__Task statement__. The answer should be an exact repeat of the stretch of material below from the line containing "thumb tip: (203, 141)" through the line containing "thumb ip: (222, 146)".

__Records to process__.
☆ ☆ ☆ ☆

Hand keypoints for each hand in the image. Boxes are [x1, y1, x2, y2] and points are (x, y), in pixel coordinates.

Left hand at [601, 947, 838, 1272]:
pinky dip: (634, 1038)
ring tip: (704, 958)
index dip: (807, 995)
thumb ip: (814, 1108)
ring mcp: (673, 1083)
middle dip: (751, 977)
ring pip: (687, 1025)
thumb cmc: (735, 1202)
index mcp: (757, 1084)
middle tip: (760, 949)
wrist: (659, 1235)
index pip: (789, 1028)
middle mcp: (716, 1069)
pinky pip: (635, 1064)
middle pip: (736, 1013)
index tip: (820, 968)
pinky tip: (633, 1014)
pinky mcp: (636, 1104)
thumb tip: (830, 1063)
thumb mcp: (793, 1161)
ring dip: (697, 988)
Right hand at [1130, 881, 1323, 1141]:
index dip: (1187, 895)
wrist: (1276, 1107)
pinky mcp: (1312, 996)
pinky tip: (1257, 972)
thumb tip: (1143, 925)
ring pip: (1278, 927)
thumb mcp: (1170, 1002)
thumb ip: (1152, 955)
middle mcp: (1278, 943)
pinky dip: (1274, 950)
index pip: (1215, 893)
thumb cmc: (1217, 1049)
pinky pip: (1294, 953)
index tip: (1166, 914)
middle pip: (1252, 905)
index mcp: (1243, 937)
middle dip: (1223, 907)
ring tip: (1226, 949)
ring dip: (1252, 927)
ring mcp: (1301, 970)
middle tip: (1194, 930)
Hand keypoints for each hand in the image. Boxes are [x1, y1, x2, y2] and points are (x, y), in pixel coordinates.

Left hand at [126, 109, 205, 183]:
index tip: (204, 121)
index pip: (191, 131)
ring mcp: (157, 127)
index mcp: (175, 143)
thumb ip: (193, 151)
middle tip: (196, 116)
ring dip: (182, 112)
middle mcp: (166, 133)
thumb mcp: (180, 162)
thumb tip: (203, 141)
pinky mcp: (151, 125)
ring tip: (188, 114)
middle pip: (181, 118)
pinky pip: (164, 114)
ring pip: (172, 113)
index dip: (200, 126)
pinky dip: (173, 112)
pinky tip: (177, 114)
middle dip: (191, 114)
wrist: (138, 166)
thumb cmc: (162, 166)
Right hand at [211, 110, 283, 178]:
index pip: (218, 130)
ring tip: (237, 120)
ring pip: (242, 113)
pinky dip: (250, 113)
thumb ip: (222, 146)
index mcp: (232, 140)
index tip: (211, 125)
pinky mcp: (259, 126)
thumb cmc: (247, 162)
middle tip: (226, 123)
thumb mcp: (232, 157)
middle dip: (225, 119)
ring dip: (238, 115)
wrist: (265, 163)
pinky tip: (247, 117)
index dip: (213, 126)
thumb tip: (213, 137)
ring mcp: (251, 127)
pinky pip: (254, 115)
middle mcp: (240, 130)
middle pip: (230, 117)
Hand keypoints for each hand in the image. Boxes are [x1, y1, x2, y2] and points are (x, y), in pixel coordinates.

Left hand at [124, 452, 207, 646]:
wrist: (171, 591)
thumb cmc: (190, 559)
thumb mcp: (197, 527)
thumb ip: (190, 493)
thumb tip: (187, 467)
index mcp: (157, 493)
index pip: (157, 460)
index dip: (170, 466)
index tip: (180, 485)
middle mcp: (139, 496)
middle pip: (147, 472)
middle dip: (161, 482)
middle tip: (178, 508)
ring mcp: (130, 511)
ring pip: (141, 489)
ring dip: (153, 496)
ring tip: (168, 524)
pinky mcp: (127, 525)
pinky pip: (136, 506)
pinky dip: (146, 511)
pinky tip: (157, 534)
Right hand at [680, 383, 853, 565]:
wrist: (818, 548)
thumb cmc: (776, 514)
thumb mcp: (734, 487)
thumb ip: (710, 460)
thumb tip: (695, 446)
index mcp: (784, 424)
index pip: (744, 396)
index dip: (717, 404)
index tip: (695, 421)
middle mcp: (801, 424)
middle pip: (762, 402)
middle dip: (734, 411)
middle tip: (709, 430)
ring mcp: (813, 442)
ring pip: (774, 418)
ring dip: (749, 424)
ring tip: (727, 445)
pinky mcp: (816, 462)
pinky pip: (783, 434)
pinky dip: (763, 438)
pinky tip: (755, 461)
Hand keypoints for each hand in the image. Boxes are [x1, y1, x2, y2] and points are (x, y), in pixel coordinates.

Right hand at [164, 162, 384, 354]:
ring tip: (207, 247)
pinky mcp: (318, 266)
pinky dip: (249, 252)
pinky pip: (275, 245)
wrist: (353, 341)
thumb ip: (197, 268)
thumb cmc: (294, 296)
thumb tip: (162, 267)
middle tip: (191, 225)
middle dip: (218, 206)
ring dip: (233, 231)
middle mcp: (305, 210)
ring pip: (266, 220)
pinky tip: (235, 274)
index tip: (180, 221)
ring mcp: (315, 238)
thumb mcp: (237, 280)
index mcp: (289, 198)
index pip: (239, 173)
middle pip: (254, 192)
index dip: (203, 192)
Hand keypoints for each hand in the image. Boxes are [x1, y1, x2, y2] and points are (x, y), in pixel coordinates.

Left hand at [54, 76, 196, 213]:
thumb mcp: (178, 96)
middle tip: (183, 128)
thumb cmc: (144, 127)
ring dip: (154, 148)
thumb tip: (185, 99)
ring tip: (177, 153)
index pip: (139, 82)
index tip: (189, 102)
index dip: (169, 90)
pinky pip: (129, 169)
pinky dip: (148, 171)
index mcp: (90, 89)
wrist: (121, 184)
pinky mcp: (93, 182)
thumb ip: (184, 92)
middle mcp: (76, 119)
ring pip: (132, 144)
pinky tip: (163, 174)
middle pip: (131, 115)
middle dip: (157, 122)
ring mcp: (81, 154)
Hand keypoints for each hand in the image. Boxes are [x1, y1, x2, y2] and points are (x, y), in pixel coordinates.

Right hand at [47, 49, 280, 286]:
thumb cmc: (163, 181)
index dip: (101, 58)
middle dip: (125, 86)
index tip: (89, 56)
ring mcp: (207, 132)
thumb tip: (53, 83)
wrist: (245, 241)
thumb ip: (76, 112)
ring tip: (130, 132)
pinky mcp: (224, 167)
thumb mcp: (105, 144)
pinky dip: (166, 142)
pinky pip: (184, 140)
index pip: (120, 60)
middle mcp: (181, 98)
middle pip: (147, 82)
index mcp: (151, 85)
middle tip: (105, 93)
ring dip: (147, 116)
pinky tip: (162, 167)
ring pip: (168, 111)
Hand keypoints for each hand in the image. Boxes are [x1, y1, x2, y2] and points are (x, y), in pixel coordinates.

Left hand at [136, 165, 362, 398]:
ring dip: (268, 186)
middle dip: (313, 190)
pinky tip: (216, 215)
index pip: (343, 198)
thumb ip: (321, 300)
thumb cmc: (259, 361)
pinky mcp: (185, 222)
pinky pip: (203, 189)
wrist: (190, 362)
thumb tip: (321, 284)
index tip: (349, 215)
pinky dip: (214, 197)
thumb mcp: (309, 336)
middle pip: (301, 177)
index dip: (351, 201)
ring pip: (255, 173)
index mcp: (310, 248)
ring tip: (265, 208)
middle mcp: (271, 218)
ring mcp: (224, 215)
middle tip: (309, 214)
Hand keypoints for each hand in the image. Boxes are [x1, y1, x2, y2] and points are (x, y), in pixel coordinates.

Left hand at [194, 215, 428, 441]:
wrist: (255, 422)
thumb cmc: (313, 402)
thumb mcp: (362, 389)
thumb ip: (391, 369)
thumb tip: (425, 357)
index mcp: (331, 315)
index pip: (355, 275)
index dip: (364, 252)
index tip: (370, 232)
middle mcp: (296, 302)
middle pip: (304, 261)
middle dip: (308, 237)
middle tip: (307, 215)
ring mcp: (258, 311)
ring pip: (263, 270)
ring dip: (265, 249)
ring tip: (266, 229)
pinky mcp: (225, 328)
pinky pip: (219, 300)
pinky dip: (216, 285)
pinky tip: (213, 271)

☆ ☆ ☆ ☆

__Solution to this task__.
thumb tip: (203, 141)
pinky mcp: (151, 125)
ring tip: (188, 114)
middle pip: (181, 118)
pinky pip: (164, 114)
ring pip: (172, 113)
index dip: (200, 126)
pinky dip: (173, 112)
pinky tip: (177, 114)
middle dip: (191, 114)
wrist: (138, 166)
thumb cmc: (162, 166)
Right hand at [211, 110, 283, 178]:
index pip: (218, 130)
ring tip: (237, 120)
ring pip: (242, 113)
pinky dip: (250, 113)
thumb ip: (222, 146)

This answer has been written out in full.